Image copyright Sam Husain
Image caption Sam Husain first came to the UK in 1964

When he took over Foyles it had a second smaller outlet in London, and now it has five branches - four in the capital, and one in Bristol. A sixth outlet is due to open in Birmingham later this year.

And last year Foyles moved its flagship store a few yards down London's Charing Cross Road, swapping its old, dark scruffy building for a shiny new bright and airy temple to books.

Foyles also has its own website, but this only accounts for 3% of its sales.

'Brighter future'

Mr Husain firmly believes bricks-and-mortar bookshops can still be successful, but only if they remember that they have to offer customers excellent service and a pleasurable overall experience, to compensate for the fact that they cannot compete on price.

"Books are without question offered cheaper online," he says. "But visiting a bookshop offers the chance to browse, to discover books... to have human contact.

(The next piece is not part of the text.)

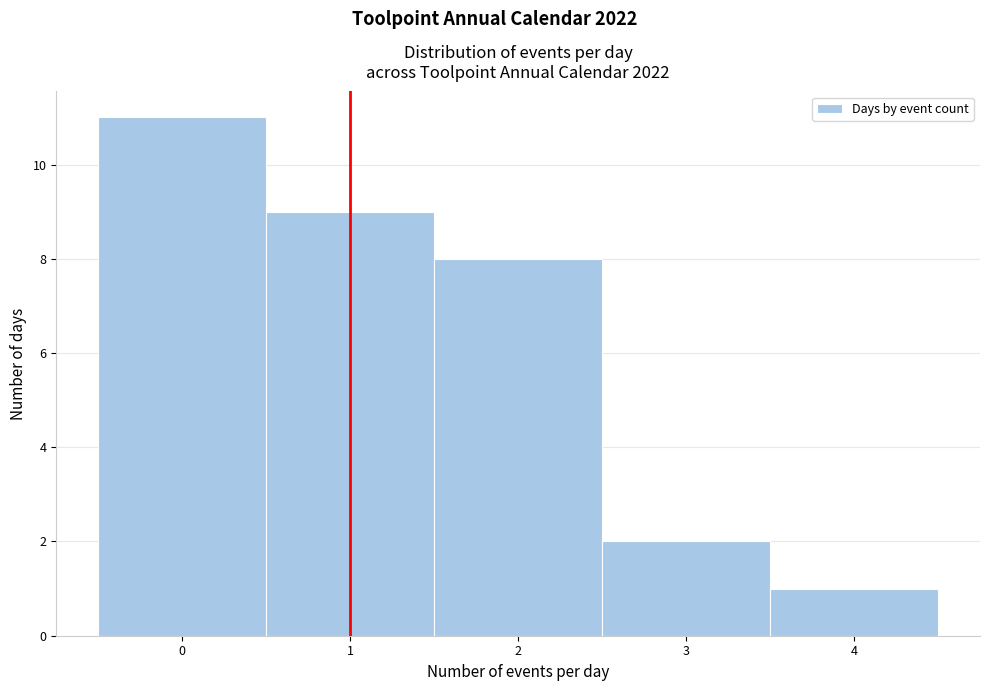

Reading right to left, extract all data points from this chart.

1	2	8	9	11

"At our main store and the Bristol branch we have auditoriums where we hold events [such as book readings], and we have cafes. They are bookshops you can enjoy to spend all day in."

Looking to the future of physical bookshops, Mr Husain says that despite the continuing challenges, the future will ultimately be a bright one.

"It is going to be a challenging world for a while, but my personal view is that the worst is behind us," he says.

Yet leading that challenge at Foyles will soon be for someone else, as Mr Husain is retiring as chief executive at the end of April.

Set to have the first substantial spare time on his hands since he moved to the UK from Pakistan in 1964 to train as an accountant, he says he is looking forward to catching up on some reading.